• Task input
┌──

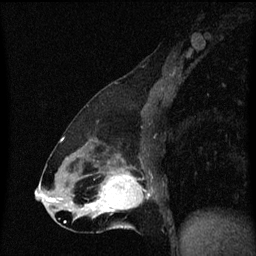
Breast MRI (dynamic contrast-enhanced), one sagittal slice. Slice 29 of 60 in the series (ordered by position). Dynamic contrast-enhanced series, image 2 of 3 at this slice position (ordered by acquisition). 1.5 T. TE 4.2 ms, TR 8.4 ms. 2 mm slice thickness. 256 × 256 image matrix, field of view 200 × 200 mm. Patient: female, 47 years.
Annotated regions visible in this slice (semi-automatic segmentation, software-assisted and operator-edited):
- analysis volume of interest (the breast-tissue region the enhancement analysis was run in; not a lesion): bounding box [x1, y1, x2, y2] px = [100, 172, 151, 219]
- tumour enhancement mask (voxels above the 70 % enhancement threshold inside the analysis volume of interest): [100, 172, 144, 213]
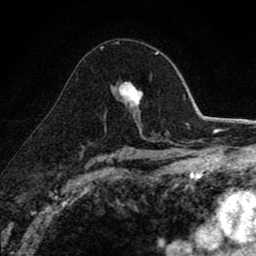
Breast MRI (dynamic contrast-enhanced), one axial slice; position 52 of 80 along the scan axis; cropped to one breast; dynamic contrast-enhanced series, time point 2 of 8 at this slice position (early post-contrast); 1.5 T; TE 2.7 ms, TR 6.8 ms; 256 × 256 image matrix, field of view 145 × 145 mm. Female patient.
Outlined on this slice (semi-automatic segmentation, software-assisted and operator-edited):
- enhancing-tissue mask used for the functional tumour volume (all voxels passing the contrast-enhancement thresholds inside the analysis volume; usually the tumour): box from (x=113, y=81) to (x=143, y=113) px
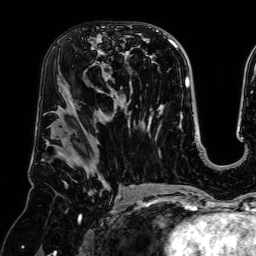
Breast MRI (dynamic contrast-enhanced), one axial slice; slice 38 of 64 in the series (ordered by position); cropped to one breast; dynamic contrast-enhanced series, time point 2 of 7 at this slice position (early post-contrast); 1.5 T; TE 2.6 ms, TR 5.2 ms; 256 × 256 image matrix. Female patient.
Annotated regions visible in this slice (semi-automatic segmentation, software-assisted and operator-edited):
- enhancing-tissue mask used for the functional tumour volume (all voxels passing the contrast-enhancement thresholds inside the analysis volume; usually the tumour): bounding box (x1, y1, x2, y2) in pixels: (91, 36, 125, 96)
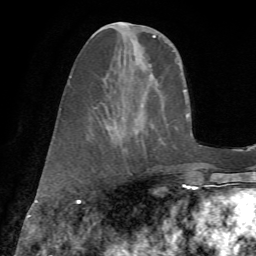
Breast MRI (dynamic contrast-enhanced), one axial slice. Slice 23 of 72 in the series (ordered by position). Cropped to one breast. Dynamic contrast-enhanced series, time point 2 of 7 at this slice position (early post-contrast). 1.5 T. TE 4.3 ms, TR 8.7 ms. 256 × 256 image matrix, field of view 180 × 180 mm. Female patient.
Annotated regions visible in this slice (semi-automatically segmented with operator editing):
- enhancing-tissue mask used for the functional tumour volume (all voxels passing the contrast-enhancement thresholds inside the analysis volume; usually the tumour): bounding box (x1, y1, x2, y2) in pixels: (69, 23, 156, 156)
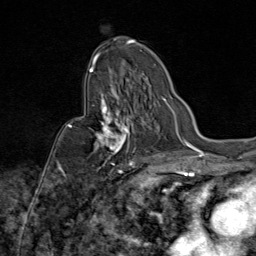
Breast MRI (dynamic contrast-enhanced), one axial slice. Position 51 of 80 along the scan axis. Cropped to one breast. Dynamic contrast-enhanced series, time point 2 of 9 at this slice position (early post-contrast). 1.5 T. TE 1.8 ms, TR 4.3 ms. 2 mm slice thickness. 256 × 256 image matrix, field of view 180 × 180 mm. Female patient.
Outlined on this slice (semi-automatically segmented with operator editing):
- enhancing-tissue mask used for the functional tumour volume (all voxels passing the contrast-enhancement thresholds inside the analysis volume; usually the tumour): bounding box <72,87,137,172> (left, top, right, bottom; pixels)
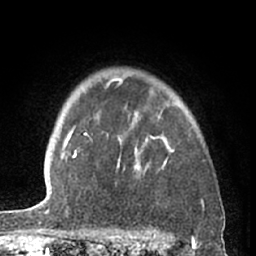
Breast MRI (dynamic contrast-enhanced), one axial slice. Slice 50 of 66 in the series (ordered by position). Cropped to one breast. Dynamic contrast-enhanced series, time point 2 of 7 at this slice position (early post-contrast). 1.5 T. TE 3 ms, TR 6.2 ms. 2.4 mm slice thickness. 256 × 256 image matrix. Female patient.
Structures marked on this image (semi-automatic segmentation, software-assisted and operator-edited):
- enhancing-tissue mask used for the functional tumour volume (all voxels passing the contrast-enhancement thresholds inside the analysis volume; usually the tumour): bounding box (x1, y1, x2, y2) in pixels: (84, 77, 175, 175)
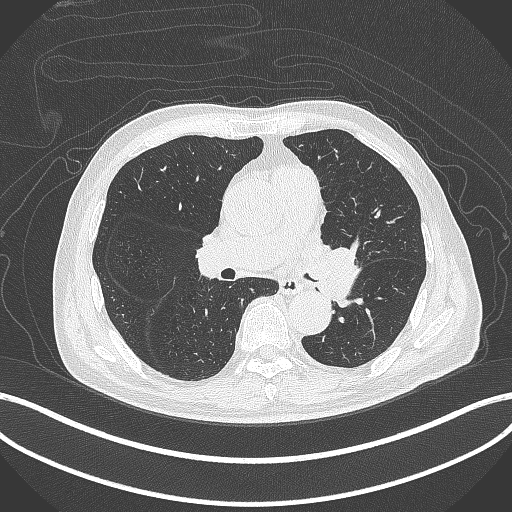
Chest CT, one axial slice; position 236 of 417 along the scan axis; 120 kVp; lung window (W 1500 / L -600 HU); 1 mm slice thickness; 512 × 512 image matrix. Male patient, age 77 years. Case-level facts recorded for this patient, not image findings: clinical TNM (as recorded): T3 N1 M0.
Outlined on this slice (rectangle marked by the reading radiologist):
- lung tumour (recorded histology: adenocarcinoma): box from (x=306, y=240) to (x=359, y=314) px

└──

• The problem
From the listing above, return every line that contains the word "recorded".

• Written answer
Chest CT, one axial slice; position 236 of 417 along the scan axis; 120 kVp; lung window (W 1500 / L -600 HU); 1 mm slice thickness; 512 × 512 image matrix. Male patient, age 77 years. Case-level facts recorded for this patient, not image findings: clinical TNM (as recorded): T3 N1 M0.
- lung tumour (recorded histology: adenocarcinoma): box from (x=306, y=240) to (x=359, y=314) px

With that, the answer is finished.